Right, change of plans everyone. One thing you get resignedly used to on the great cancer road trip is having to make detours, follow diversions and do a whole lot of waiting at temporary traffic lights. You know how I mentioned that we were going to head back and check out radiotherapy-town again? Well, actually, we’re going take the scenic route through a lovely little village called immunotherapy that I visited earlier this year because we might be upgrading to a nicer hotel in London. Right, this analogy had got out of hand, I’m going back in to straight talking mode. Sorry about that.

Essentially, I have taken the option of a second opinion from a doctor at Guy’s & St Thomas’ in London which might have the result in getting involved with a clinical trial. The trial is researching a new type of cellular treatment taking healthy cells from areas of my body that show high immunity and putting them in the affected area to do their worst (or best).

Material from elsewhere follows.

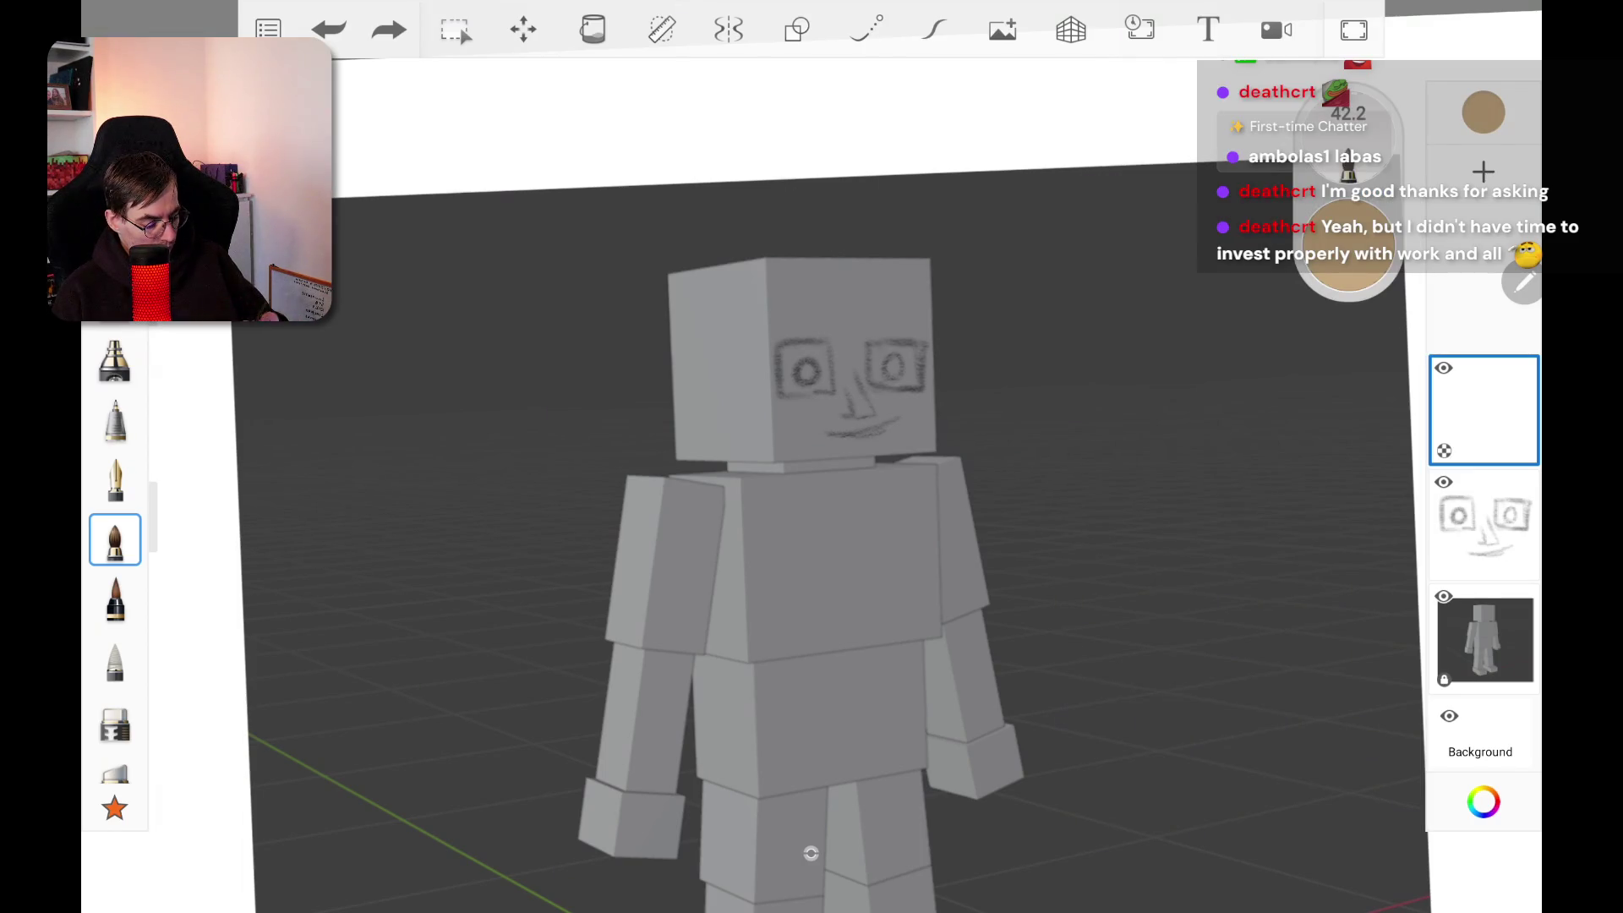
mouse_move(737, 347)
mouse_down()
mouse_move(702, 264)
mouse_move(855, 266)
mouse_up()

I don’t know a huge amount about this treatment and there’s no guarantee that I’ll be suitable or that it will even work but I’m imagining it to be a little like when your goalkeeper gets sent off and you’ve run out of substitutions so you have to put your outfield player with the best goalkeeping skills in nets. Anyway, this means that I have to put radiotherapy to one side for now as starting that treatment would preclude me from being part of the trials and I have to have faith that someone in this medical chain knows what might be best for me. It might seem odd considering the number of blind alleys and wrong turns my medical journey has taken me on but if I don’t have faith in the medical professionals then who am I supposed to have faith in? Idris Elba? Madonna? John Craven?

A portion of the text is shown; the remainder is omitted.